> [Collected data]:
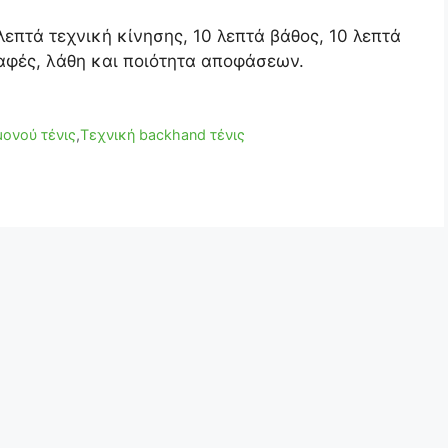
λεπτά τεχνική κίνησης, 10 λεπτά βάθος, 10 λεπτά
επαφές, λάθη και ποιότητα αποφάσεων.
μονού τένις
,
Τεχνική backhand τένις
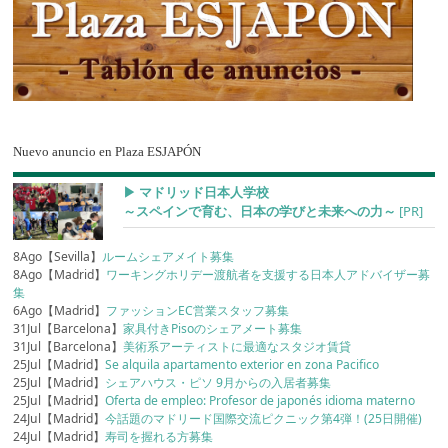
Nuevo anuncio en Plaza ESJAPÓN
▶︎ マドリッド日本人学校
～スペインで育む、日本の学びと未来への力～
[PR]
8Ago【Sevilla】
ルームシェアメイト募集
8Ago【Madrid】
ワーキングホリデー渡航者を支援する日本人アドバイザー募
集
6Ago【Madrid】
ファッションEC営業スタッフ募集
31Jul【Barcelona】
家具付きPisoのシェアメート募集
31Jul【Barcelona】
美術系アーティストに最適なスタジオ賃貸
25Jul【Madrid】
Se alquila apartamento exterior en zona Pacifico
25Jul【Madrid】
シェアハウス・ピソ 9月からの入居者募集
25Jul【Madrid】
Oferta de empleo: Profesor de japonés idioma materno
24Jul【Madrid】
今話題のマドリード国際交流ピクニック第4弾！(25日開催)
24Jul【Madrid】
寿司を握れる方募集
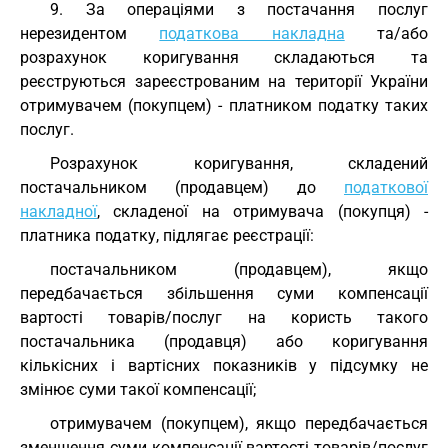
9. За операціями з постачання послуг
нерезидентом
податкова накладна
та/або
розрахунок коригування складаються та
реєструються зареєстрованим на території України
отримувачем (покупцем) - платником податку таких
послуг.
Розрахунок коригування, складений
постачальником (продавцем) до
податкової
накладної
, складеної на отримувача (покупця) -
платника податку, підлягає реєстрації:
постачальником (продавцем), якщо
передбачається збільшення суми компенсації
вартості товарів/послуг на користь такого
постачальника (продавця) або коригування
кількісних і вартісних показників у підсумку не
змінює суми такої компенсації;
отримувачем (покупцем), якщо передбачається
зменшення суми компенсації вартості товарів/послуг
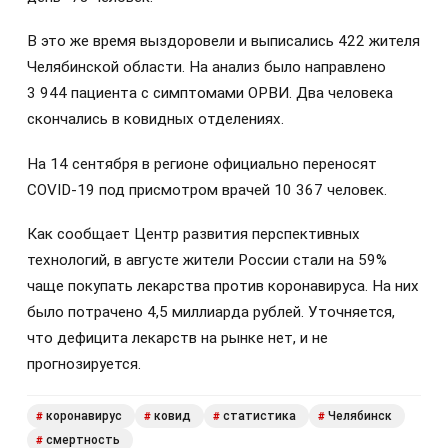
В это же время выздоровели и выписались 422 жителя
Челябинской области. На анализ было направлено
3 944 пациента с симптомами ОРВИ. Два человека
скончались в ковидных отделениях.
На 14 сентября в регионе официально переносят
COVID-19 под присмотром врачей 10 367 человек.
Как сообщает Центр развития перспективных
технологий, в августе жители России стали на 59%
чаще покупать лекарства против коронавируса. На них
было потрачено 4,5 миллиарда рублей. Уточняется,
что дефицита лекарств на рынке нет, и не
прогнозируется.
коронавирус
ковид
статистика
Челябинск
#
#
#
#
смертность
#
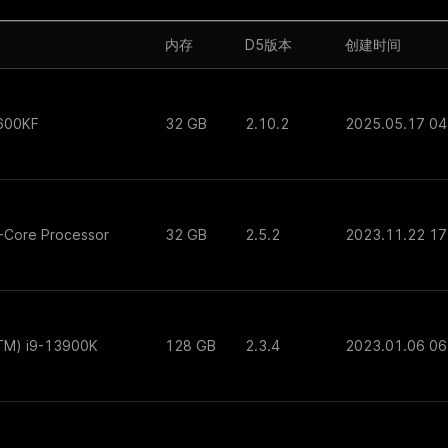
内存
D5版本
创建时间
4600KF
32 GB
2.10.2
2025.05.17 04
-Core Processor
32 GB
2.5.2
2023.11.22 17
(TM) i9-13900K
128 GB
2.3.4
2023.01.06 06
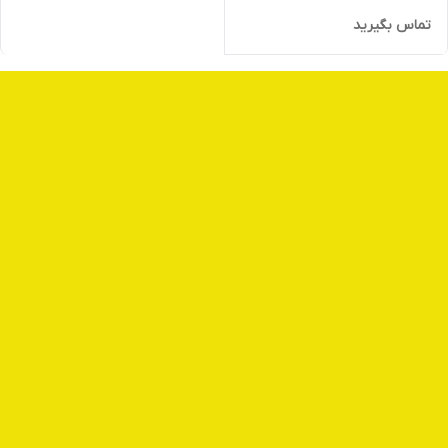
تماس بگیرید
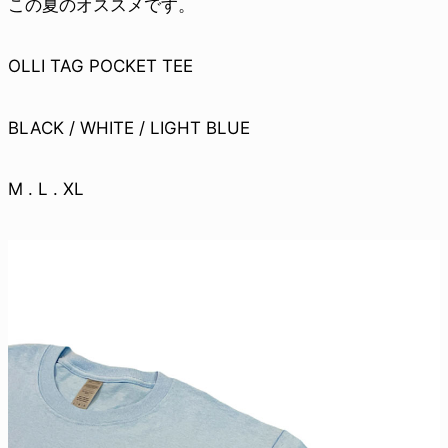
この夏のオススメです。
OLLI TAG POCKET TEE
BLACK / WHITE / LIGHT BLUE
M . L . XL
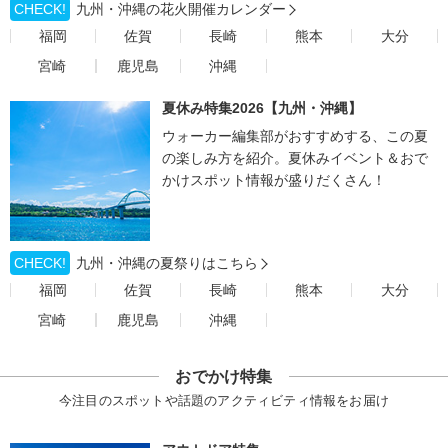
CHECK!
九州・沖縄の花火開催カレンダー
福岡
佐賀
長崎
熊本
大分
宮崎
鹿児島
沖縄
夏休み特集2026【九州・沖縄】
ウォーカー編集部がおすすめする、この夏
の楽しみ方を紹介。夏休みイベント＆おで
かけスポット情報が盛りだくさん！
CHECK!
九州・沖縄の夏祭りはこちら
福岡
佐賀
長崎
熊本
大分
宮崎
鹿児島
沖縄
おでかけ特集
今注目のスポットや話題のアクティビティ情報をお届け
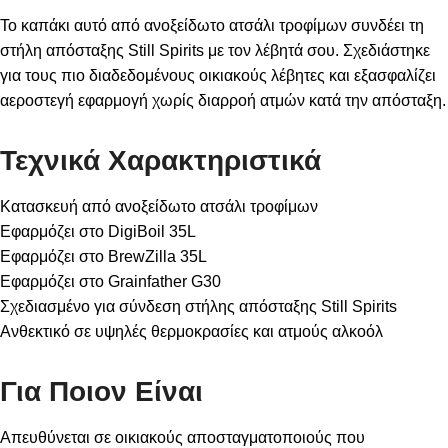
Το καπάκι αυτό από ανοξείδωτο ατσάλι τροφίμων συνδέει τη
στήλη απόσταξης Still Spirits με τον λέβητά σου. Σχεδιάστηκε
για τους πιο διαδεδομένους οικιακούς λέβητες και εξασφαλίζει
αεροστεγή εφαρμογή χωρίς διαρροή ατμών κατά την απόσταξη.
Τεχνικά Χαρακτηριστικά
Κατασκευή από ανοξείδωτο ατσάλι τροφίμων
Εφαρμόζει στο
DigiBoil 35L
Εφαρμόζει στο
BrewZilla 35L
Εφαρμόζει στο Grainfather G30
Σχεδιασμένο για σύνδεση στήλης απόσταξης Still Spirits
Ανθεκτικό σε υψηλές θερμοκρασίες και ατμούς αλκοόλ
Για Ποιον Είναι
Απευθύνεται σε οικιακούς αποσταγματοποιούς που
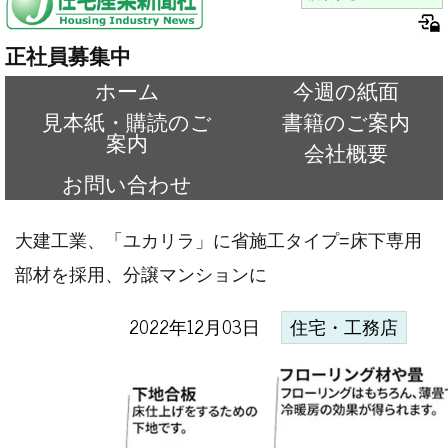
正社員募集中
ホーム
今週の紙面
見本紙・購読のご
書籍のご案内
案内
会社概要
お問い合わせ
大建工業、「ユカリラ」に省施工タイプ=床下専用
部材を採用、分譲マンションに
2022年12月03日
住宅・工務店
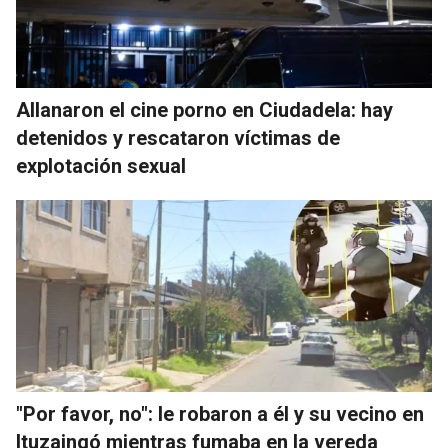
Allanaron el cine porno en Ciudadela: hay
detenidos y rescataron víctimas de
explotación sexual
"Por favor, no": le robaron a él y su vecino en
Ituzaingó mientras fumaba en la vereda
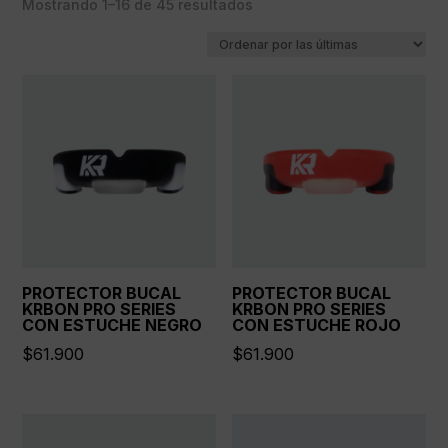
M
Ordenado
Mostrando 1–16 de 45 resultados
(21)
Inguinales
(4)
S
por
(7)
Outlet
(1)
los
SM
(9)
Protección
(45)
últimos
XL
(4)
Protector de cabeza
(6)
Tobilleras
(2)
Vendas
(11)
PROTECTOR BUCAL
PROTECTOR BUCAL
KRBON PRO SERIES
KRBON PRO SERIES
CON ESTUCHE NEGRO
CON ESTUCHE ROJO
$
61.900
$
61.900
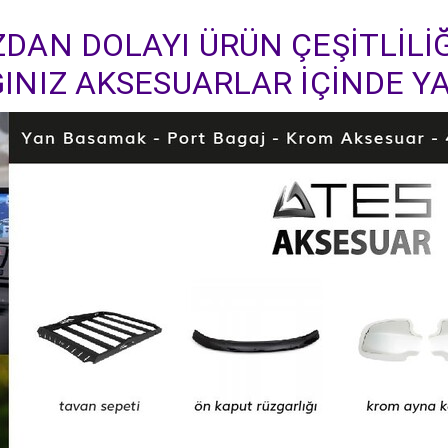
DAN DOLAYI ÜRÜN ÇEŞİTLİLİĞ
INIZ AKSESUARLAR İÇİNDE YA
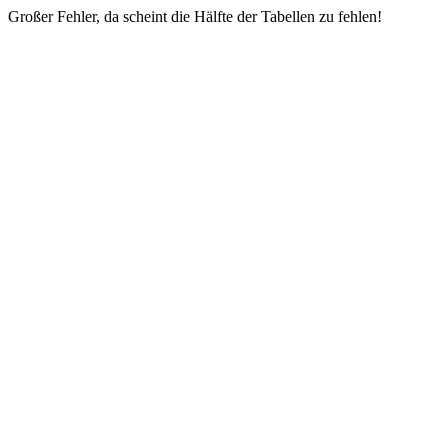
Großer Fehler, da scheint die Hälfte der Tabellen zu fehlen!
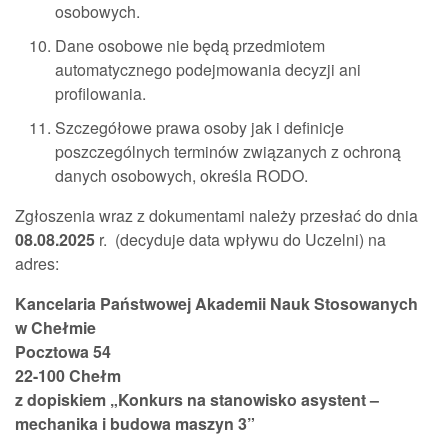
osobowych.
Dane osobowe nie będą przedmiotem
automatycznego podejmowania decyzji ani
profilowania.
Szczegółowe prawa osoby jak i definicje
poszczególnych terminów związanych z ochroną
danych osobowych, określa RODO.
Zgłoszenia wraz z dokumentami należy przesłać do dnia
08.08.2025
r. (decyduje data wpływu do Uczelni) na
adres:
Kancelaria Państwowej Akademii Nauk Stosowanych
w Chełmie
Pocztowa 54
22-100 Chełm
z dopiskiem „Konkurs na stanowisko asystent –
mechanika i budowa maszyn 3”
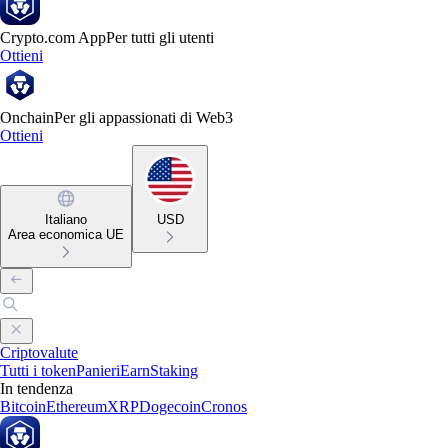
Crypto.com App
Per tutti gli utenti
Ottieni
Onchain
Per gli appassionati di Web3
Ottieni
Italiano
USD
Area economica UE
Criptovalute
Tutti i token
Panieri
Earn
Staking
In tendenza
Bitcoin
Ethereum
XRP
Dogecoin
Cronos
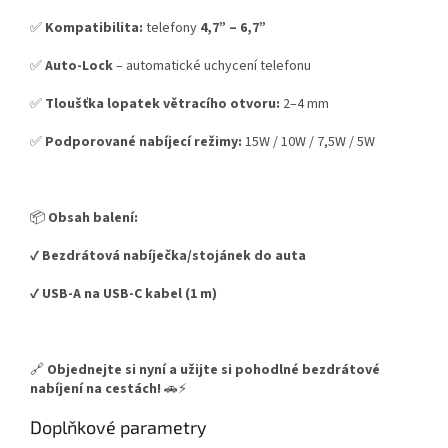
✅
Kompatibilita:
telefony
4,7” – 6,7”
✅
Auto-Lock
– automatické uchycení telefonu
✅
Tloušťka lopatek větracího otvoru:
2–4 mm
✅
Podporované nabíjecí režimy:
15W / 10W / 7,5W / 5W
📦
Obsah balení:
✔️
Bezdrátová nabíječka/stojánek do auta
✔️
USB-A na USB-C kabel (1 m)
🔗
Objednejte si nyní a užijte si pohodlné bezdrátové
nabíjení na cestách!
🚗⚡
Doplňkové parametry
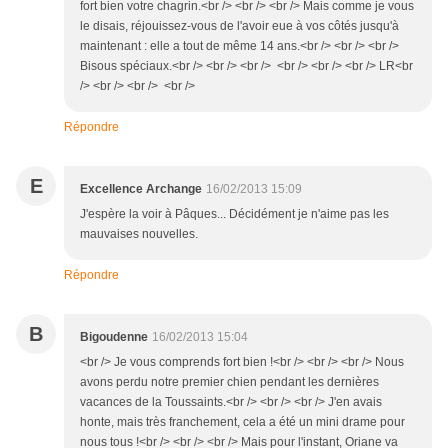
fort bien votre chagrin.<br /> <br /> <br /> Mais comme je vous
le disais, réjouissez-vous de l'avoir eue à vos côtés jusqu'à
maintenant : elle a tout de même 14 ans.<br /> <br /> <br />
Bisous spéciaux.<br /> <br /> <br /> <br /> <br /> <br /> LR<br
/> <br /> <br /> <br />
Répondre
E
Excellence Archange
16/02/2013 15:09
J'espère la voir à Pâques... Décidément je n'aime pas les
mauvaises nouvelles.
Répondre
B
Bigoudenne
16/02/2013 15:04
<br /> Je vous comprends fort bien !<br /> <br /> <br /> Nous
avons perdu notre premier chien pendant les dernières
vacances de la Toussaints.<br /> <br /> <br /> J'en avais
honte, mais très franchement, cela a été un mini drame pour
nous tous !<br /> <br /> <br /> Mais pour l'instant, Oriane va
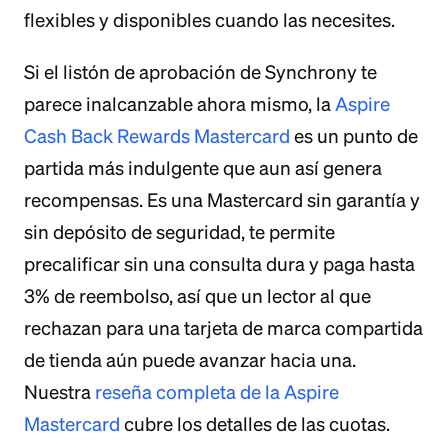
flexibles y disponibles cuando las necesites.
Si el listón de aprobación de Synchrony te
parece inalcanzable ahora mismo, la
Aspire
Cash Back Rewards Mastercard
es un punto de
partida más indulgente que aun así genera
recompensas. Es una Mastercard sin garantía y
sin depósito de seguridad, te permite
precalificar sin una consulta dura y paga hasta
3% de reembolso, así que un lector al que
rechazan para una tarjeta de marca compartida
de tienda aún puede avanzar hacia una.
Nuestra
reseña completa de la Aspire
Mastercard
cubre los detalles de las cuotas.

> [DIRECTIONS FOR THIS TASK]:
From the first line to the last, restate the entries exactly, without pictures.

> [RESULT FOR THIS EXERCISE]:
λεπτά τεχνική κίνησης, 10 λεπτά βάθος, 10 λεπτά
επαφές, λάθη και ποιότητα αποφάσεων.
μονού τένις
,
Τεχνική backhand τένις
Nuevo anuncio en Plaza ESJAPÓN
▶︎ マドリッド日本人学校
～スペインで育む、日本の学びと未来への力～
[PR]
8Ago【Sevilla】
ルームシェアメイト募集
8Ago【Madrid】
ワーキングホリデー渡航者を支援する日本人アドバイザー募
集
6Ago【Madrid】
ファッションEC営業スタッフ募集
31Jul【Barcelona】
家具付きPisoのシェアメート募集
31Jul【Barcelona】
美術系アーティストに最適なスタジオ賃貸
25Jul【Madrid】
Se alquila apartamento exterior en zona Pacifico
25Jul【Madrid】
シェアハウス・ピソ 9月からの入居者募集
25Jul【Madrid】
Oferta de empleo: Profesor de japonés idioma materno
24Jul【Madrid】
今話題のマドリード国際交流ピクニック第4弾！(25日開催)
24Jul【Madrid】
寿司を握れる方募集
9. За операціями з постачання послуг
нерезидентом
податкова накладна
та/або
розрахунок коригування складаються та
реєструються зареєстрованим на території України
отримувачем (покупцем) - платником податку таких
послуг.
Розрахунок коригування, складений
постачальником (продавцем) до
податкової
накладної
, складеної на отримувача (покупця) -
платника податку, підлягає реєстрації:
постачальником (продавцем), якщо
передбачається збільшення суми компенсації
вартості товарів/послуг на користь такого
постачальника (продавця) або коригування
кількісних і вартісних показників у підсумку не
змінює суми такої компенсації;
отримувачем (покупцем), якщо передбачається
зменшення суми компенсації вартості товарів/послуг
В это же время выздоровели и выписались 422 жителя
Челябинской области. На анализ было направлено
3 944 пациента с симптомами ОРВИ. Два человека
скончались в ковидных отделениях.
На 14 сентября в регионе официально переносят
COVID-19 под присмотром врачей 10 367 человек.
Как сообщает Центр развития перспективных
технологий, в августе жители России стали на 59%
чаще покупать лекарства против коронавируса. На них
было потрачено 4,5 миллиарда рублей. Уточняется,
что дефицита лекарств на рынке нет, и не
прогнозируется.
коронавирус
ковид
статистика
Челябинск
#
#
#
#
смертность
#
内存
D5版本
创建时间
4600KF
32 GB
2.10.2
2025.05.17 04
-Core Processor
32 GB
2.5.2
2023.11.22 17
(TM) i9-13900K
128 GB
2.3.4
2023.01.06 06
تماس بگیرید
この夏のオススメです。
OLLI TAG POCKET TEE
BLACK / WHITE / LIGHT BLUE
M . L . XL
CHECK!
九州・沖縄の花火開催カレンダー
福岡
佐賀
長崎
熊本
大分
宮崎
鹿児島
沖縄
夏休み特集2026【九州・沖縄】
ウォーカー編集部がおすすめする、この夏
の楽しみ方を紹介。夏休みイベント＆おで
かけスポット情報が盛りだくさん！
CHECK!
九州・沖縄の夏祭りはこちら
福岡
佐賀
長崎
熊本
大分
宮崎
鹿児島
沖縄
おでかけ特集
今注目のスポットや話題のアクティビティ情報をお届け
Το καπάκι αυτό από ανοξείδωτο ατσάλι τροφίμων συνδέει τη
στήλη απόσταξης Still Spirits με τον λέβητά σου. Σχεδιάστηκε
για τους πιο διαδεδομένους οικιακούς λέβητες και εξασφαλίζει
αεροστεγή εφαρμογή χωρίς διαρροή ατμών κατά την απόσταξη.
Τεχνικά Χαρακτηριστικά
Κατασκευή από ανοξείδωτο ατσάλι τροφίμων
Εφαρμόζει στο
DigiBoil 35L
Εφαρμόζει στο
BrewZilla 35L
Εφαρμόζει στο Grainfather G30
Σχεδιασμένο για σύνδεση στήλης απόσταξης Still Spirits
Ανθεκτικό σε υψηλές θερμοκρασίες και ατμούς αλκοόλ
Για Ποιον Είναι
Απευθύνεται σε οικιακούς αποσταγματοποιούς που
正社員募集中
ホーム
今週の紙面
見本紙・購読のご
書籍のご案内
案内
会社概要
お問い合わせ
大建工業、「ユカリラ」に省施工タイプ=床下専用
部材を採用、分譲マンションに
2022年12月03日
住宅・工務店
Allanaron el cine porno en Ciudadela: hay
detenidos y rescataron víctimas de
explotación sexual
"Por favor, no": le robaron a él y su vecino en
Ituzaingó mientras fumaba en la vereda
M
Ordenado
Mostrando 1–16 de 45 resultados
(21)
Inguinales
(4)
S
por
(7)
Outlet
(1)
los
SM
(9)
Protección
(45)
últimos
XL
(4)
Protector de cabeza
(6)
Tobilleras
(2)
Vendas
(11)
PROTECTOR BUCAL
PROTECTOR BUCAL
KRBON PRO SERIES
KRBON PRO SERIES
CON ESTUCHE NEGRO
CON ESTUCHE ROJO
$
61.900
$
61.900
DAN DOLAYI ÜRÜN ÇEŞİTLİLİĞ
INIZ AKSESUARLAR İÇİNDE YA
Großer Fehler, da scheint die Hälfte der Tabellen zu fehlen!
osobowych.
Dane osobowe nie będą przedmiotem
automatycznego podejmowania decyzji ani
profilowania.
Szczegółowe prawa osoby jak i definicje
poszczególnych terminów związanych z ochroną
danych osobowych, określa RODO.
Zgłoszenia wraz z dokumentami należy przesłać do dnia
08.08.2025
r. (decyduje data wpływu do Uczelni) na
adres:
Kancelaria Państwowej Akademii Nauk Stosowanych
w Chełmie
Pocztowa 54
22-100 Chełm
z dopiskiem „Konkurs na stanowisko asystent –
mechanika i budowa maszyn 3”
Crypto.com App
Per tutti gli utenti
Ottieni
Onchain
Per gli appassionati di Web3
Ottieni
Italiano
USD
Area economica UE
Criptovalute
Tutti i token
Panieri
Earn
Staking
In tendenza
Bitcoin
Ethereum
XRP
Dogecoin
Cronos
✅
Kompatibilita:
telefony
4,7” – 6,7”
✅
Auto-Lock
– automatické uchycení telefonu
✅
Tloušťka lopatek větracího otvoru:
2–4 mm
✅
Podporované nabíjecí režimy:
15W / 10W / 7,5W / 5W
📦
Obsah balení:
✔️
Bezdrátová nabíječka/stojánek do auta
✔️
USB-A na USB-C kabel (1 m)
🔗
Objednejte si nyní a užijte si pohodlné bezdrátové
nabíjení na cestách!
🚗⚡
Doplňkové parametry
fort bien votre chagrin.<br /> <br /> <br /> Mais comme je vous
le disais, réjouissez-vous de l'avoir eue à vos côtés jusqu'à
maintenant : elle a tout de même 14 ans.<br /> <br /> <br />
Bisous spéciaux.<br /> <br /> <br /> <br /> <br /> <br /> LR<br
/> <br /> <br /> <br />
Répondre
E
Excellence Archange
16/02/2013 15:09
J'espère la voir à Pâques... Décidément je n'aime pas les
mauvaises nouvelles.
Répondre
B
Bigoudenne
16/02/2013 15:04
<br /> Je vous comprends fort bien !<br /> <br /> <br /> Nous
avons perdu notre premier chien pendant les dernières
vacances de la Toussaints.<br /> <br /> <br /> J'en avais
honte, mais très franchement, cela a été un mini drame pour
nous tous !<br /> <br /> <br /> Mais pour l'instant, Oriane va
flexibles y disponibles cuando las necesites.
Si el listón de aprobación de Synchrony te
parece inalcanzable ahora mismo, la
Aspire
Cash Back Rewards Mastercard
es un punto de
partida más indulgente que aun así genera
recompensas. Es una Mastercard sin garantía y
sin depósito de seguridad, te permite
precalificar sin una consulta dura y paga hasta
3% de reembolso, así que un lector al que
rechazan para una tarjeta de marca compartida
de tienda aún puede avanzar hacia una.
Nuestra
reseña completa de la Aspire
Mastercard
cubre los detalles de las cuotas.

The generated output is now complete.